[109]To tiller is to branch out into many Stalks, and is the Country Word, that signifies the same with fruticare.
Poor Land should have more Seed than rich Land, because a less Number of the Plants will survive the Winter on poor Land.
The least Quantity of Seed may suffice for rich Land that is planted early; for thereon very few Plants will die; and the Hoe will cause a small Number of Plants to send out a vast Number of Stalks, which will have large Ears; and in these, more than in the Number of Plants, consists the Goodness of a Crop[110].
[110]A too great Number of Plants do neither tiller, nor produce so large Ears, nor make half so good a Crop, as a bare competent Number of Plants will.
Another thing must be consider’d, in order to find the just Proportion of Seed to plant; and that is, that some Wheat has its Grains twice as big as other Wheat of the same Sort; and then a Bushel[111] will contain but half the Number of Grains; and one Bushel of Small-grain’d Wheat will plant as much Ground as Two Bushels of the Large-grain’d; for, in Truth, ’tis not the Measure of the Seed, but the Number of the Grains, to which respect ought to be had in apportioning the Quantity of it to the Land.
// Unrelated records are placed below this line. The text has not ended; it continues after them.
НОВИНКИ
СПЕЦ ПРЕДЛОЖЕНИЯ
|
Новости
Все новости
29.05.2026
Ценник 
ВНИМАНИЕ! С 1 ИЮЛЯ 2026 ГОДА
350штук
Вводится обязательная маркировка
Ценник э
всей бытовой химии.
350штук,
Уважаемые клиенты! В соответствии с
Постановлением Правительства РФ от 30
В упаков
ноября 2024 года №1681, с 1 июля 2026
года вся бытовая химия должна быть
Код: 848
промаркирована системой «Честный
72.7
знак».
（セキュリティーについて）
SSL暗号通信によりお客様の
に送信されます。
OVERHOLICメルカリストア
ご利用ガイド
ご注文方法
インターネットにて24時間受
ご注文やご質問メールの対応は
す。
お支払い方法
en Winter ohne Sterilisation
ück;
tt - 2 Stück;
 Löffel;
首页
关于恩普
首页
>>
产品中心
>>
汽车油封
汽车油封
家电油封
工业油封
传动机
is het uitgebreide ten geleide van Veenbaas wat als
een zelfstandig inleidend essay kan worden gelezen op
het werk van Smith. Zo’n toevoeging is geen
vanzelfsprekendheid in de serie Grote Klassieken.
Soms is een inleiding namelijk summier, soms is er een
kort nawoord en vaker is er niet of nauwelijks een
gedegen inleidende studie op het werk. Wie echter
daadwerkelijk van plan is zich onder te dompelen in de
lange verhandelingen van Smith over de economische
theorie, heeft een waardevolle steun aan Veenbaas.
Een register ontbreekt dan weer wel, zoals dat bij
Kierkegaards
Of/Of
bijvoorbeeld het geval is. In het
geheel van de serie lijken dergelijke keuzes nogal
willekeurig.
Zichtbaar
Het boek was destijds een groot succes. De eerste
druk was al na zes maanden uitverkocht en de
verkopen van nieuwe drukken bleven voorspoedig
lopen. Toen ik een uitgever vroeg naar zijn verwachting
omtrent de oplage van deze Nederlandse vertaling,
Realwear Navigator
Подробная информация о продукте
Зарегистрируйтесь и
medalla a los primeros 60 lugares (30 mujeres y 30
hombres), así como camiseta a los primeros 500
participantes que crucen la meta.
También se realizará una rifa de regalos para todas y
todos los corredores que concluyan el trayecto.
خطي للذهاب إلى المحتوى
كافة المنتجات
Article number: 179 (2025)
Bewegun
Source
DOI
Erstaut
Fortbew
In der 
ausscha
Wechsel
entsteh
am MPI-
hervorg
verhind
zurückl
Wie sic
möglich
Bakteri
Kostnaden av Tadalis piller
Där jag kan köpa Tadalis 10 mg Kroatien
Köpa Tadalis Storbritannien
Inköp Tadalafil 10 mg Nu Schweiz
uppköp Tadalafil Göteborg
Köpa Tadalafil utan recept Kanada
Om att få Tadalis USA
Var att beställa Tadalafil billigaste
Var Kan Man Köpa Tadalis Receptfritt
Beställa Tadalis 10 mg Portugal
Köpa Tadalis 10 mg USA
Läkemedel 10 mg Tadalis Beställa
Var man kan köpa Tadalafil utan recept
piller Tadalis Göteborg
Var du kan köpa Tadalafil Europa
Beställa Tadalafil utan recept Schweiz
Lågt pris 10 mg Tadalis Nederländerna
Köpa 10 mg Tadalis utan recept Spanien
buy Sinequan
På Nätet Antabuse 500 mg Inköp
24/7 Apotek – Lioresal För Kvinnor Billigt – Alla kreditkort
[111]Our Bushel contains Seventy Pounds of the best Wheat.
Some have thought, that a large Grain of Wheat would produce a larger Plant than a small Grain; but I have full Experience to the contrary. The small Grain, indeed, sends up its first single Blade in Proportion to its own Bulk, but afterwards becomes as large a Plant, as the largest Grain can produce[112], cæteris paribus.
[112]Farmers in general know this, and choose the thinnest, smallest-grained Wheat for Seed; and therefore prefer that which is blighted and lodged, and that which grows on new-broken Ground, and is not fit for Bread; not only because this thin Wheat has more Grains in a Bushel; but also because such Seed is least liable to produce a smutty Crop, and yet brings Grains as large as any.
I myself have had as full Proofs of this as can possibly be made in both Respects.
’Twas from such small Seed that my drill’d Lammas Wheat produced the Ears of that monstrous Length described in this Chapter. I never saw the like, except in that one Year; and the Grains were large also.